Elle se demanda comment elle supporterait ce changement ? Malgré tous ses avantages personnels et sa situation, elle allait se trouver isolée intellectuellement ; son père en effet ne pouvait la suivre sur le terrain d'une conversation sérieuse ou enjouée ; la grande disproportion de leurs âges (M. Woodhouse ne s'était pas marié jeune) se trouvait augmentée par la suite de la constitution et des habitudes de ce dernier ; dénué d'activité physique et morale, il paraissait plus vieux qu'il ne l'était ; tout le monde l'aimait pour la bonté de son cœur et son aimable caractère,mais en aucun temps il n'avait brillé par son esprit.
La sœur d'Emma habitait Londres depuis son mariage, c'est-à-dire, en réalité, à peu de distance ; elle se trouvait néanmoins hors de sa portée journalière, et bien des longues soirées d'automne devraient être passées solitairement à Hartfield avant que Noël n'amenât la visite d'Isabelle et de son mari.

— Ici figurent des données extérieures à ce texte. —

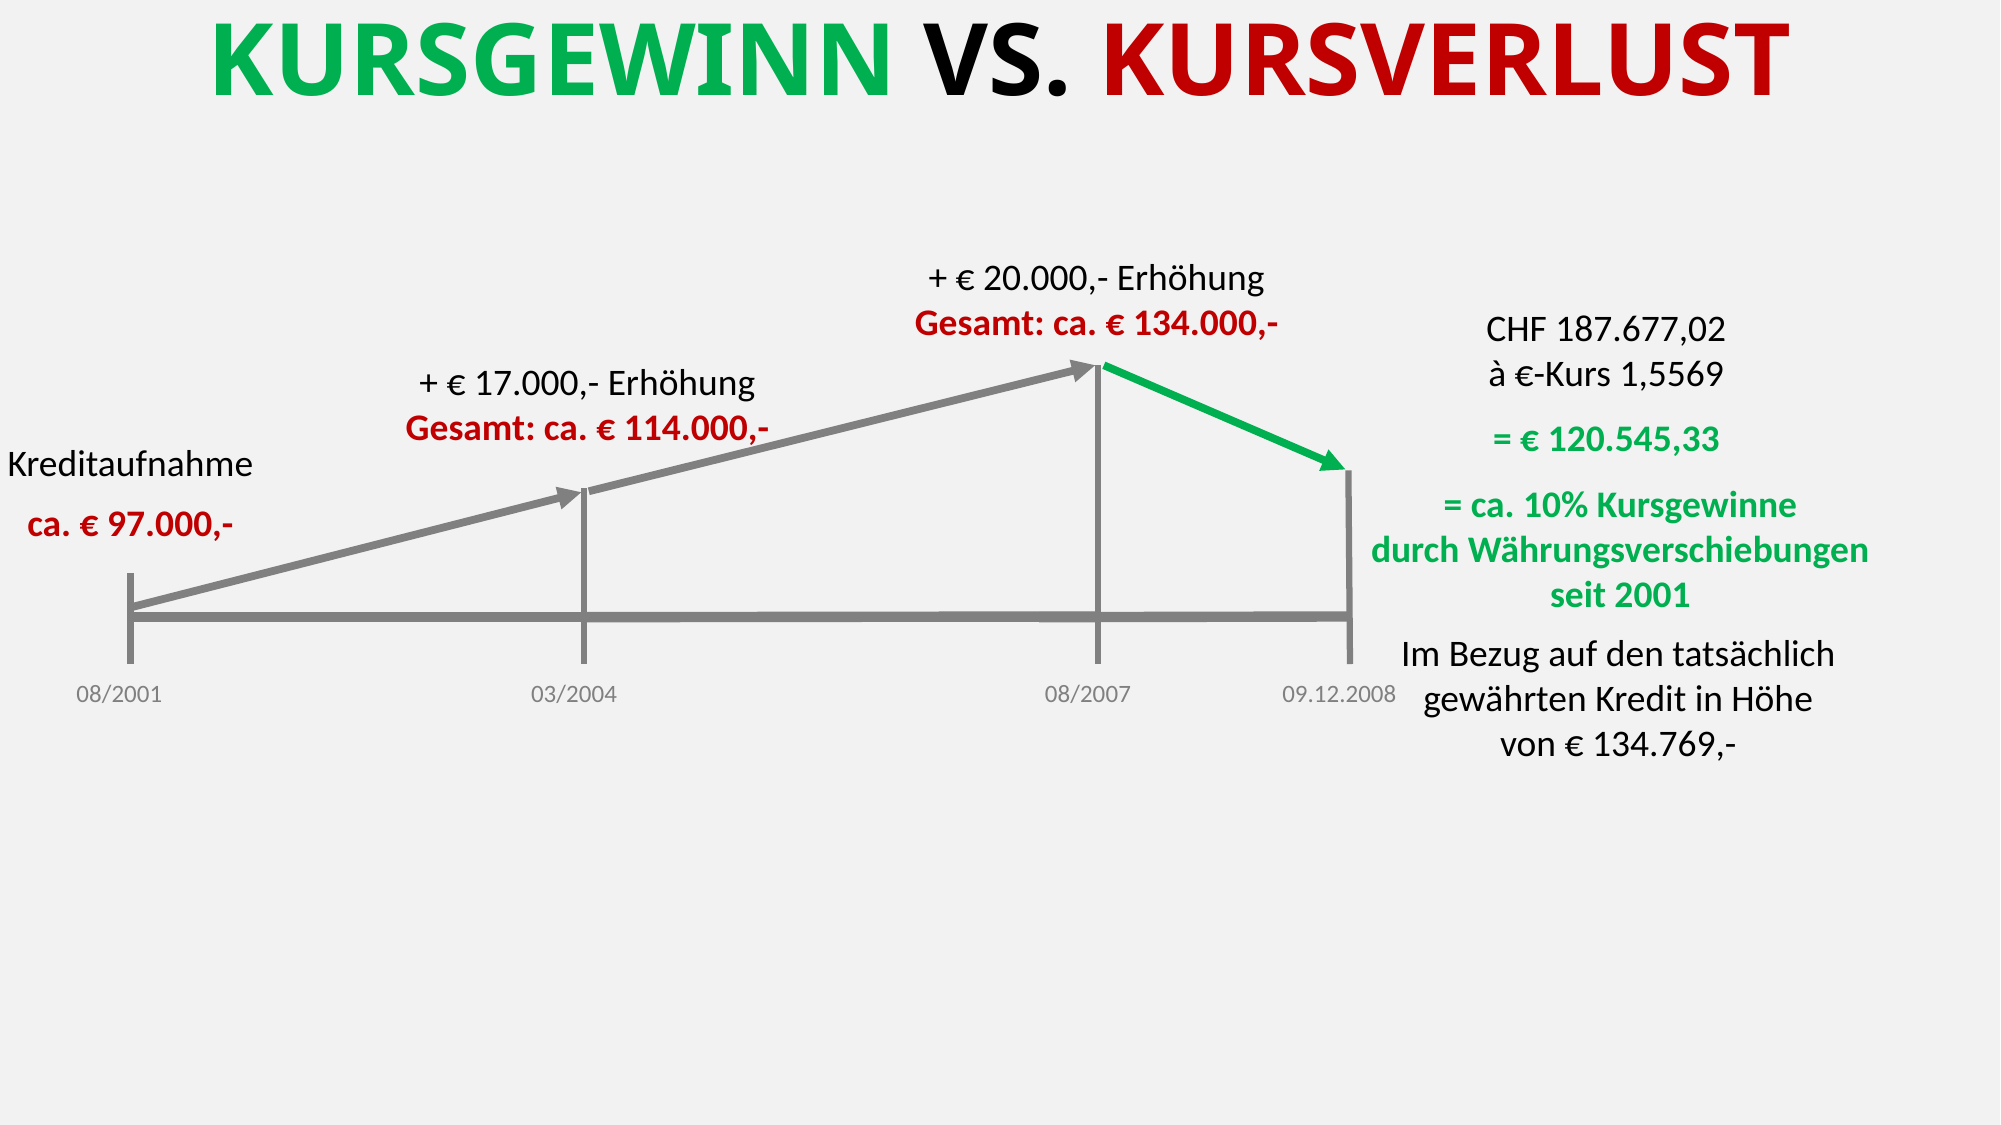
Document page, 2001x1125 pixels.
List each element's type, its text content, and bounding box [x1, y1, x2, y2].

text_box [584, 365, 1167, 716]
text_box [1167, 365, 1346, 470]
text_box + € 17.000,- Erhöhung Gesamt: ca. € 114.000,- [388, 350, 786, 456]
text_box Im Bezug auf den tatsächlich gewährten Kredit in Höhe von € 134.769,- [1385, 621, 1852, 771]
title KURSGEWINN VS. KURSVERLUST [0, 0, 2000, 125]
text_box + € 20.000,- Erhöhung Gesamt: ca. € 134.000,- [890, 246, 1304, 365]
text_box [129, 488, 584, 716]
text_box = ca. 10% Kursgewinne durch Währungsverschiebungen seit 2001 [1433, 472, 1891, 643]
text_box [61, 573, 129, 716]
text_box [0, 431, 270, 553]
text_box CHF 187.677,02 à €-Kurs 1,5569 = € 120.545,33 [1371, 296, 1842, 466]
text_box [1039, 470, 1433, 716]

La petite ville d'Highbury dont Hartfield,malgré ses communaux, ses bois et son nom,dépendait en réalité, ne pouvait fournir à Emma aucune relation de son bord. Les Woodhouse étaient les gens importants de l'endroit ; Emma avait de nombreuses connaissances car son père était poli avec tout le monde mais il n'y avait personne qui fût en situation de devenir pour elle une amie. En conséquence elle appréciait à sa valeur la perte qu'elle venait de faire ; ses pensées étaient tristes mais elle prit l'air gai dès que son père se réveilla ; c'était un homme nerveux, facilement déprimé, très attaché à tous ceux qui l'entouraient, il détestait toute espèce de changement et nourrissait une aversion particulière pour le mariage – origine et principe de bouleversement dans la famille – ; il n'avait pas encore pris son parti de celui de sa fille aînée et continuait à parler d'elle avec un ton d'extrême compassion.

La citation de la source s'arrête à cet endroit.